Long-term care insurance provides benefits to help people who need assistance with daily activities, such as eating and bathing. According to Forbes, Washington has created the first state-operated long-term care insurance program in the country. The program will be funded by a payroll tax of 0.58%.
This is a new law. The taxes won’t go into effect until 2022, and the first benefit claims won’t be possible until 2025. It is possible that more states will follow suit with similar programs of their own.
Many employers offer retirement savings programs to employees. Some states have created state-sponsored retirement plans, and participation may be mandatory for employers that do not provide their own retirement program. These laws may impact small business owners. For example, in California, employers with five or more employees must offer a retirement savings program or participate in the state’s CalSavers program.
Employers must comply with their state’s workers’ compensation insurance requirements. These laws vary from state to state, but they typically apply to both small and large employers. In many states, all employers must maintain coverage, even if they only have one employee.
Employers must also comply with the unemployment insurance requirements in their state.
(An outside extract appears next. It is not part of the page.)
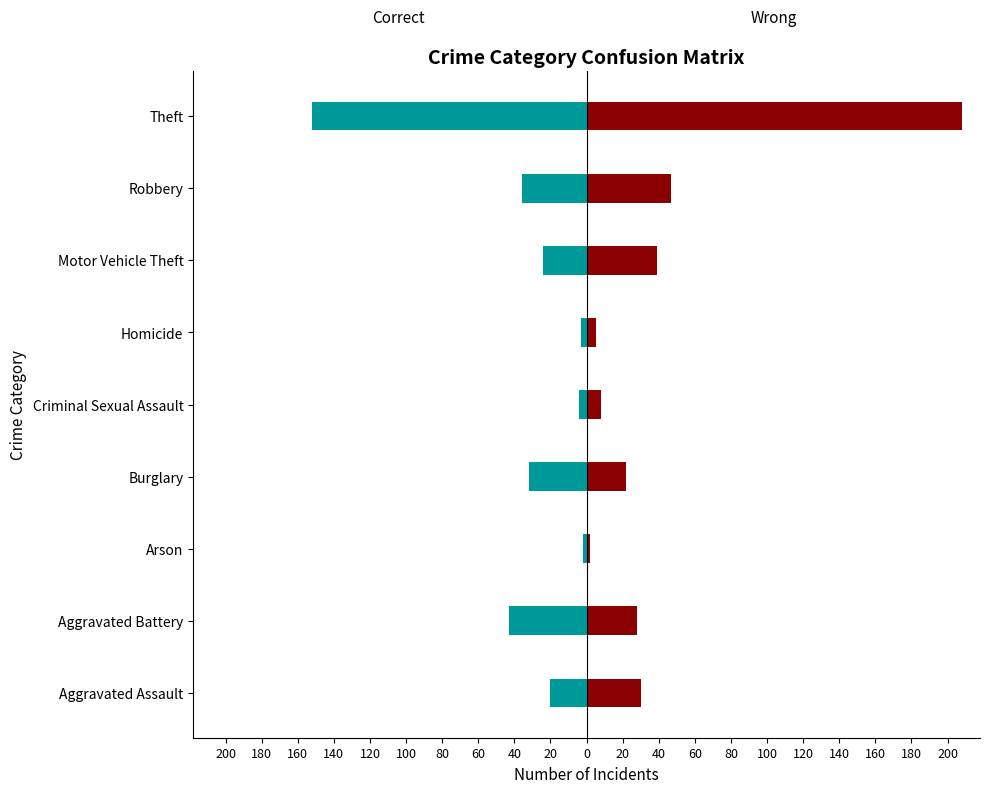

Rank the series at Motor Vehicle Theft from lowest to highest value.

Correct, Wrong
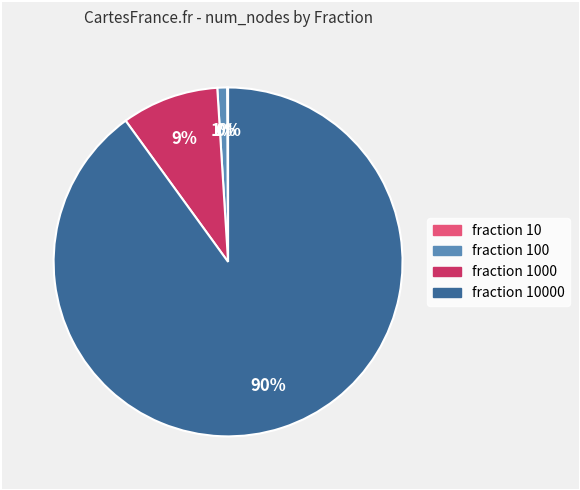

Is there any slice that represents more than half of the pie?

Yes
Employers must pay unemployment insurance taxes, and employees who lose their job may be eligible for benefits, although the exact eligibility requirements vary by state.
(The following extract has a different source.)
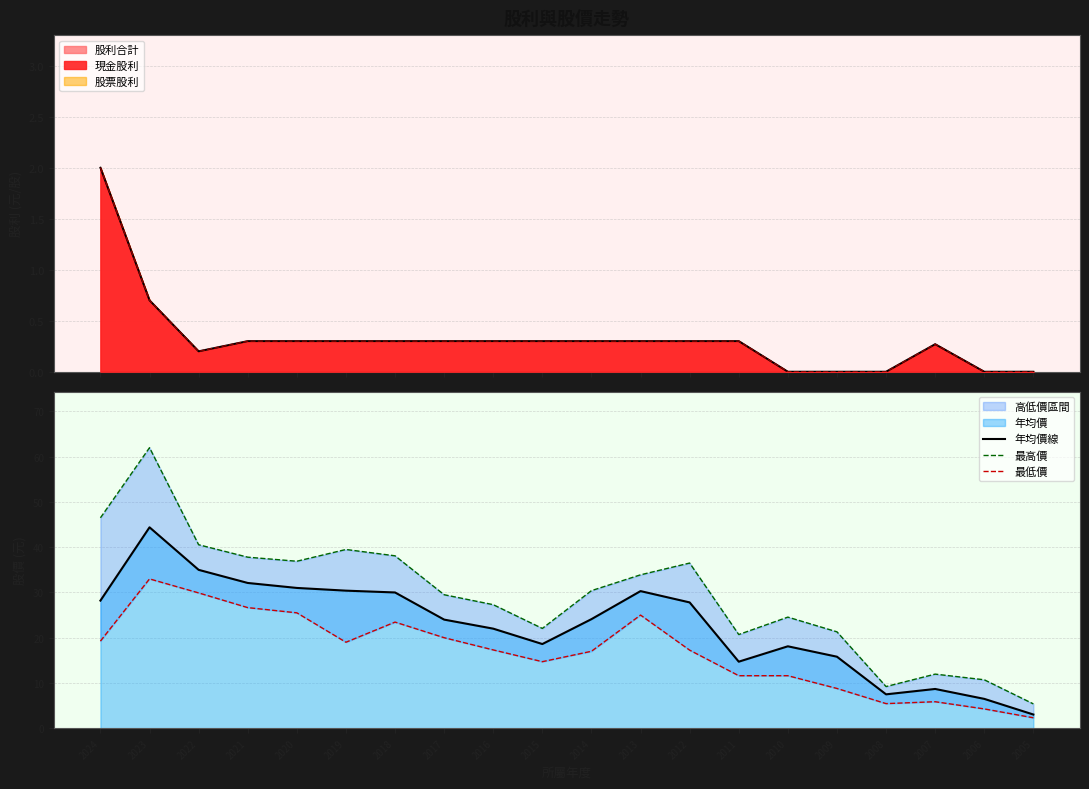

True or false: 年均價線 and 最高價 intersect in this chart.

False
Medicare is a national health insurance program. Social Security is a national program that provides retirement benefits, disability benefits, and survivor benefits.
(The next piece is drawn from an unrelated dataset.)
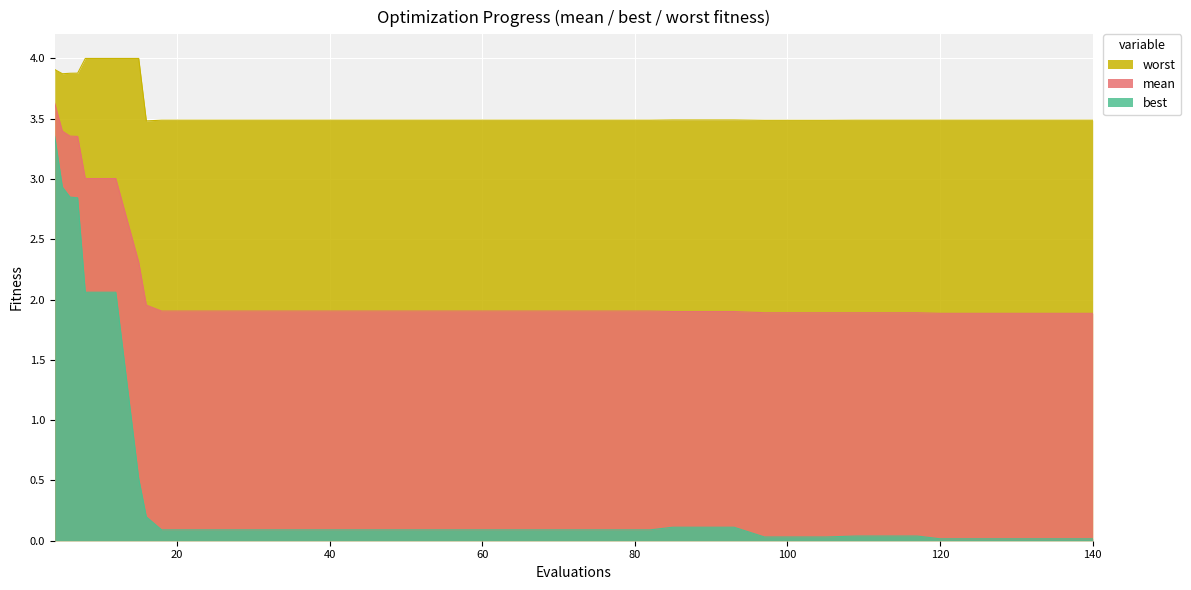

True or false: best and worst intersect in this chart.

False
Both the employer and the employee must pay Medicare and Social Security taxes. The employee’s share of taxes should be deducted through payroll. Under the current tax rate, the employer pays 6.2% for Social Security, and the employee also pays 6.2%. For Medicare, the employer pays 1.45% and the employee also pays 1.45%.
In addition to the laws covered here, small business owners may need to comply with additional laws on the local or federal level.
Employers must remember to comply with state laws as well as federal laws. Employers with employees in more than one state may need to comply with multiple sets of employee benefits requirements.
Employers should also watch for new laws that are passed, as well as temporary requirements, such as the Families First Coronavirus Response Act, which created requirements for employers in 2020.
Small businesses may not be required to offer certain benefits under federal or state law. However, small business owners may still need to offer employee benefits if they want to compete with larger employers to attract top talent. Although simply offering a higher salary is an option, certain employee benefits and group insurance options may be tax free for employees, making a generous employee benefits package very attractive.
Group health plans, retirements plans, and a wide assortment of voluntary benefits can help employers attract and retain the right employees. In addition to offering health benefits and retirement benefits, other benefits to consider offering include life insurance, accidental death and dismemberment insurance, dental insurance, and vision insurance.